Stored data entries

··········

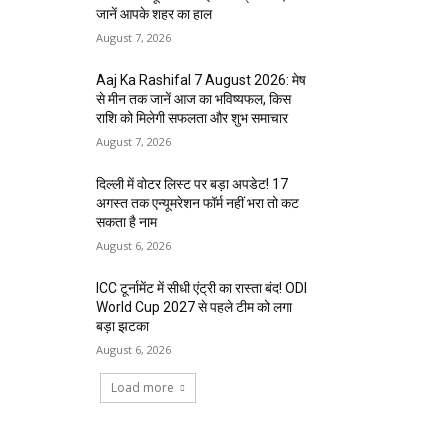
जानें आपके शहर का हाल
August 7, 2026
Aaj Ka Rashifal 7 August 2026: मेष
से मीन तक जानें आज का भविष्यफल, किस
राशि को मिलेगी सफलता और शुभ समाचार
August 7, 2026
दिल्ली में वोटर लिस्ट पर बड़ा अपडेट! 17
अगस्त तक एन्यूमरेशन फॉर्म नहीं भरा तो कट
सकता है नाम
August 6, 2026
ICC टूर्नामेंट में सीधी एंट्री का रास्ता बंद! ODI
World Cup 2027 से पहले टीम को लगा
बड़ा झटका
August 6, 2026
Load more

··········

Please transcribe all of the entries exactly and omit any picture they hold.

== Your response ==
जानें आपके शहर का हाल
August 7, 2026
Aaj Ka Rashifal 7 August 2026: मेष
से मीन तक जानें आज का भविष्यफल, किस
राशि को मिलेगी सफलता और शुभ समाचार
August 7, 2026
दिल्ली में वोटर लिस्ट पर बड़ा अपडेट! 17
अगस्त तक एन्यूमरेशन फॉर्म नहीं भरा तो कट
सकता है नाम
August 6, 2026
ICC टूर्नामेंट में सीधी एंट्री का रास्ता बंद! ODI
World Cup 2027 से पहले टीम को लगा
बड़ा झटका
August 6, 2026
Load more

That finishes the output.